Il est 10h30 sur Tahrir et si les résultats sont encore loin d'être officiels et que les deux candidats se disputent la victoire, la place se remplit déjà petit à petit de supporters de Mohamed Morsi. Drapeaux égyptiens et photo du leader islamiste sont agités par une bonne centaine de personnes. Une femme voilée d'une quarantaine d'années passe, le visage fermé « je ne suis pas contente du tout », souffle-t-elle en pressant le pas. Shourouq, 25 ans, elle, exulte. Pourtant elle a voté Abdel Moneim Aboul Foutouh, l'islamiste exclu des Frères au premier tour, mais désormais« Morsi est mon président et il a promis qu'il ferait de la place à tous ceux qui l'ont soutenus ». C'est aussi ce qu'espère Hisham, un électeur du nassérien Hamdeen Sabahi, venu aussi célébrer sur la place la victoire du Frère musulman contre Ahmed Chafiq, l'autre candidat, ancien du régime Moubarak ?

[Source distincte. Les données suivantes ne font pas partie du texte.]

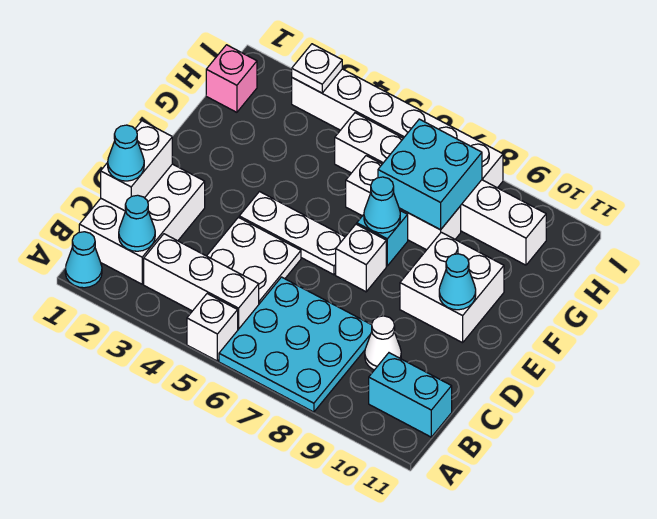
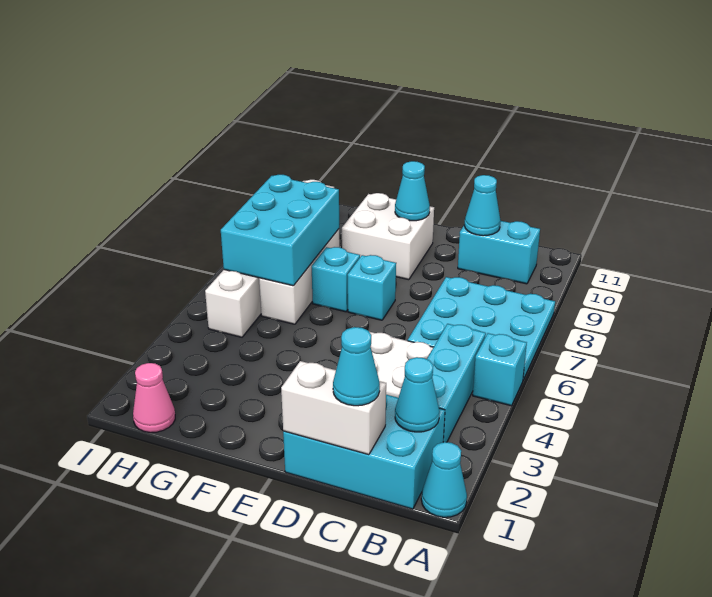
white brick A5 level 1 -> cyan brick A5 level 1
white brick B1:D2 level 1 -> cyan brick B1:D2 level 1
white brick B3:B5 level 1 -> cyan brick B3:B5 level 1
cyan brick B10:B11 level 1 -> cyan brick B10:C10 level 1
white cone C9 level 1 -> none
white plate E4:E6 level 1 -> none
white brick E7 level 1 -> cyan brick E7 level 1
cyan cone F7 level 2 -> cyan cone C10 level 2
cyan brick G7:H8 level 2 -> cyan brick G6:H8 level 2
pink brick H1 level 1 -> pink cone H1 level 1
white brick I3:I8 level 1 -> none
white plate I3 level 2 -> none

Doutes sur le pouvoir réel du président


Pourtant après la dissolution du Parlement, à majorité islamiste, de la semaine dernière et quel que soit le vainqueur, des doutes subsistent sur les réels pouvoir du président égyptien, après la rédaction d'un addendum constitutionnel dans lequel le Conseil suprême des Forces armées (SCAF) s'attribue des pouvoirs supplémentaires assez conséquents. Malgré une conférence de presse à la mi journée au cours de laquelle des généraux ont tenu à assurer que le Président gardait l'essentiel de ses compétences, le SCAF est bel et bien selon ce texte : détenteur du pouvoir législatif jusqu'à élection d'un nouveau Parlement. il peut nommer l'Assemblée constituante en cas de blocage de l'assemblée existante ? ce qui semble le cas ? et est l'autorité compétente pour adopter le budget.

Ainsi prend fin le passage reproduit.